Location: Auditorium Hesburgh Center for International Studies

Robert Orsi

Religion(s) in the Ruins of the Temples

Featuring Robert Orsi, professor of religious studies at Northwestern University. Orsi will discuss the urgency of climate theorists and activists to turn to religion as a source of hope in this time of hastening climate catastrophe. Mostly, they have in mind Indigenous religions. But one prominent commentator, Amitav Ghosh, looks specifically to the Catholic Church as potentially a powerful ally in the struggle to save the planet and all that lives and breathes on it. How reasonable is such a hope, however, after four decades of revelations about the sexual crimes and misdemeanors of clergy and prelates and the official denial of them by church officials? And if it is not reasonable, then what becomes of Ghosh's hope?
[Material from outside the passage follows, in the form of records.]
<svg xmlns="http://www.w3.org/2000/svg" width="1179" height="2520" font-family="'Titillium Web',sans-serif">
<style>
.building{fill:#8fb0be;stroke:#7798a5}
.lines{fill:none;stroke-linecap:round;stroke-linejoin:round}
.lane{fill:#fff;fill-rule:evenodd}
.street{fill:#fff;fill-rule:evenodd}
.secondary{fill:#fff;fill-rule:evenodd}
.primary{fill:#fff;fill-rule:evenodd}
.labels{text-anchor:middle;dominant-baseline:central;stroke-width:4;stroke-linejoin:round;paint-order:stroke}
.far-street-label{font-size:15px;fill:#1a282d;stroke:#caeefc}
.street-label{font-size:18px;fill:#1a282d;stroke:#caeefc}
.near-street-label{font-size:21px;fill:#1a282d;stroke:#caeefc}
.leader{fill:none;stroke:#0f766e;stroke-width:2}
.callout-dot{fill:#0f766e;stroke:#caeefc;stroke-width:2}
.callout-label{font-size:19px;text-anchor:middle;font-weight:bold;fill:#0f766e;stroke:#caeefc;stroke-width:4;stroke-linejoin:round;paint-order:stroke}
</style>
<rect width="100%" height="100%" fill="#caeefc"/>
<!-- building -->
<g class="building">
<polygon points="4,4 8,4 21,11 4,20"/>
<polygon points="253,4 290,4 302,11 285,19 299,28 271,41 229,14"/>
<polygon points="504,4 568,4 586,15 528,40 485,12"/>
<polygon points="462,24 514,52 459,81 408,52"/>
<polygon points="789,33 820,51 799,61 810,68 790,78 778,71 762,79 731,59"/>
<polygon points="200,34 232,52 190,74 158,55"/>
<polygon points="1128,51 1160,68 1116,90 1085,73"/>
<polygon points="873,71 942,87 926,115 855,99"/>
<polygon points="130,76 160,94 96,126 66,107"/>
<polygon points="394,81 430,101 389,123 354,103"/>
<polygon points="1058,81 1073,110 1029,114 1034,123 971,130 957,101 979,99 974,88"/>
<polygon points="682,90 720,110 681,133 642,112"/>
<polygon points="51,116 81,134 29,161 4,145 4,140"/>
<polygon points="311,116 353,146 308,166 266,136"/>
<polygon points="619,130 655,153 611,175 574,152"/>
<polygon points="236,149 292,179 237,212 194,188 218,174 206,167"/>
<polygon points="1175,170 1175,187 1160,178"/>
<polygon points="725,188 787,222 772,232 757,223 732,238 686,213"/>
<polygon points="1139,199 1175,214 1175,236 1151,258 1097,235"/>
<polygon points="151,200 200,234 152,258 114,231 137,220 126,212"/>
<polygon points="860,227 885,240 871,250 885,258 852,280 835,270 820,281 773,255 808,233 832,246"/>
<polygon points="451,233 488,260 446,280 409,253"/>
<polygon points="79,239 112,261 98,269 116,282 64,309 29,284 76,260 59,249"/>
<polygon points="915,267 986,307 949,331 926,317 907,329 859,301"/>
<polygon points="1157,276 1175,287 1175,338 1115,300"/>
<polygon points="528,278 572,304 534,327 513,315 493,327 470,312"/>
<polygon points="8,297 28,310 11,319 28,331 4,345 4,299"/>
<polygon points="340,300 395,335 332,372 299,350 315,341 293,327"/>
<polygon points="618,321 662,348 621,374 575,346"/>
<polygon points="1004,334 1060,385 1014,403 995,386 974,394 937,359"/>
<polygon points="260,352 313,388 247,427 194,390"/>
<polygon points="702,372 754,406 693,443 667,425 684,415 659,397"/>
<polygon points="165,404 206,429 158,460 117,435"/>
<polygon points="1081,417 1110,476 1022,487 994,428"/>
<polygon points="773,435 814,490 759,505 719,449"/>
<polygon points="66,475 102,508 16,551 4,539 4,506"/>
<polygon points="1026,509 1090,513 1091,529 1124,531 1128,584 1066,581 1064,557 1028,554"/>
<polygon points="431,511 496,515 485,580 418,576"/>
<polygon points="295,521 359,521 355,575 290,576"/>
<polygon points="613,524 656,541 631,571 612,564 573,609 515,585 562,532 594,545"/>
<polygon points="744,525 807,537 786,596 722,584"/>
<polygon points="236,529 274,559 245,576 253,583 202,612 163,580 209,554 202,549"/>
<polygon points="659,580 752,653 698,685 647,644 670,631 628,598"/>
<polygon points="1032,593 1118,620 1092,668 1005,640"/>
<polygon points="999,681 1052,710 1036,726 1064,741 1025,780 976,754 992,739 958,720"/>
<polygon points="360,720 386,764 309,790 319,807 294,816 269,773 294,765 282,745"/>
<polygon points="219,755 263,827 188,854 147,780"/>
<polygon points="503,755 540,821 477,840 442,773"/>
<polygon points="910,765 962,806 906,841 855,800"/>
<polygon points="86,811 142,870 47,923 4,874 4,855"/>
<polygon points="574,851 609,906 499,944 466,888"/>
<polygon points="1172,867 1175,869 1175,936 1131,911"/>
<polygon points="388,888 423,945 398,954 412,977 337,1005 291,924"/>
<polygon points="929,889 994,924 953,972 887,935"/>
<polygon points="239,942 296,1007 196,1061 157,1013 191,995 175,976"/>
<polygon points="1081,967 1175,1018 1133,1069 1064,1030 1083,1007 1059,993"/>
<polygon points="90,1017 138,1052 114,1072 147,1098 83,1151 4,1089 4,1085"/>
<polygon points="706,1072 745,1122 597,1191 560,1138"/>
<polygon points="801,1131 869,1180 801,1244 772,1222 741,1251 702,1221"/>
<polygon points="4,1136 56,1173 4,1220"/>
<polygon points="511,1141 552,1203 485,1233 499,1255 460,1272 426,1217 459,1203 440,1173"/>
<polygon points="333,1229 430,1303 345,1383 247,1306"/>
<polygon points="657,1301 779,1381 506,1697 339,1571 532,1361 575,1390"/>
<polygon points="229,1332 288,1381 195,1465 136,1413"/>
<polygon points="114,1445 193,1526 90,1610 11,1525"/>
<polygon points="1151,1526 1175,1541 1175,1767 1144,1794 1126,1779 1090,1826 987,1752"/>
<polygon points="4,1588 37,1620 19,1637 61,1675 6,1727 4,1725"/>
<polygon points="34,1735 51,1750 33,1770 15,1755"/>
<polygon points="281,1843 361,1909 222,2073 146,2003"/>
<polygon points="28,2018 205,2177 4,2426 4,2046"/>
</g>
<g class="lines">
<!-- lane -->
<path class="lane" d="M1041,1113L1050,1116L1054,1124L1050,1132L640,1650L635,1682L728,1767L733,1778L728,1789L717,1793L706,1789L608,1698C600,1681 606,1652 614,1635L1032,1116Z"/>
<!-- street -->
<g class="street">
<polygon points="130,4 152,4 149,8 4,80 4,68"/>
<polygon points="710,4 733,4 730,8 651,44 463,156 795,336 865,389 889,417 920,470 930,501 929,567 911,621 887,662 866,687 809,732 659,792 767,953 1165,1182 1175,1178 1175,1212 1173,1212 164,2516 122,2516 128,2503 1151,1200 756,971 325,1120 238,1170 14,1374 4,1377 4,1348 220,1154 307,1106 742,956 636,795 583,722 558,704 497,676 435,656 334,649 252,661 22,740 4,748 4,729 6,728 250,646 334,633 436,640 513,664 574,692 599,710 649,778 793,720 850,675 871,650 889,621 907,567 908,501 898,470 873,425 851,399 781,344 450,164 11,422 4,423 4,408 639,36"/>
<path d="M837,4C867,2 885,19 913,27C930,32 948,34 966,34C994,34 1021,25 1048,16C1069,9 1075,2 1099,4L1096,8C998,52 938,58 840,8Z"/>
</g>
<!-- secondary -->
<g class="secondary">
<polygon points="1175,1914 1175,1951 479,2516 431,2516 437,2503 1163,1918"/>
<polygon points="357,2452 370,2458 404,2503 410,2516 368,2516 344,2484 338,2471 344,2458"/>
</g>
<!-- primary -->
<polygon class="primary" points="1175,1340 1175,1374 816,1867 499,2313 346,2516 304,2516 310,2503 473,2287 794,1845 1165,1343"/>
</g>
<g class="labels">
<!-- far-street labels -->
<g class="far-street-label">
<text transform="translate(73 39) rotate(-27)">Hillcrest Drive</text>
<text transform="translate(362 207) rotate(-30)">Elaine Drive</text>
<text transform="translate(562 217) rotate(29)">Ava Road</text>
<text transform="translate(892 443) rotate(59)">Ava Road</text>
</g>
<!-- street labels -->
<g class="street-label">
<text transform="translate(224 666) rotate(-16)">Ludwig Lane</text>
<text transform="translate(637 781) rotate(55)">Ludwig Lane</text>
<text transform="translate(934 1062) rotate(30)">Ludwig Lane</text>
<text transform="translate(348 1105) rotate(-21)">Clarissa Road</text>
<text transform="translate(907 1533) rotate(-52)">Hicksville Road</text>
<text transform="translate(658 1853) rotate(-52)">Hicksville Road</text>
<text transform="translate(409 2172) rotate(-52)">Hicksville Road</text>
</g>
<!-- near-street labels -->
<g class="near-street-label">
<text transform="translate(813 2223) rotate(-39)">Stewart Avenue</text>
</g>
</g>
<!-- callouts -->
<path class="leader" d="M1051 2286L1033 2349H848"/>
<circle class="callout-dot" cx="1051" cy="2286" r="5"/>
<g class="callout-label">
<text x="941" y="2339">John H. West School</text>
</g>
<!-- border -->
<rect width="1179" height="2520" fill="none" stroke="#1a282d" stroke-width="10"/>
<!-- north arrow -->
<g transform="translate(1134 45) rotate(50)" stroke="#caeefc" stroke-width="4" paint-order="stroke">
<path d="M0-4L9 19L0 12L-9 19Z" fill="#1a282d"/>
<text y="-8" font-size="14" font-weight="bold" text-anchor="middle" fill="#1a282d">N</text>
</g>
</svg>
Lunch and conversation will follow this lecture in C103, Hesburgh Center for International Studies.

The Dialogues on Nonviolence, Religion, and Peace, which began in 1999, were established through a gift to the Kroc Institute from Mrs. Anne Marie Yoder and her family. Each year, the Kroc Institute invites a leading thinker, writer, scholar, and/or peace advocate to deliver a lecture related to nonviolence, religion, and peace. Following the lecture, audience members join in informal dialogue and discussion with the speaker and with each other.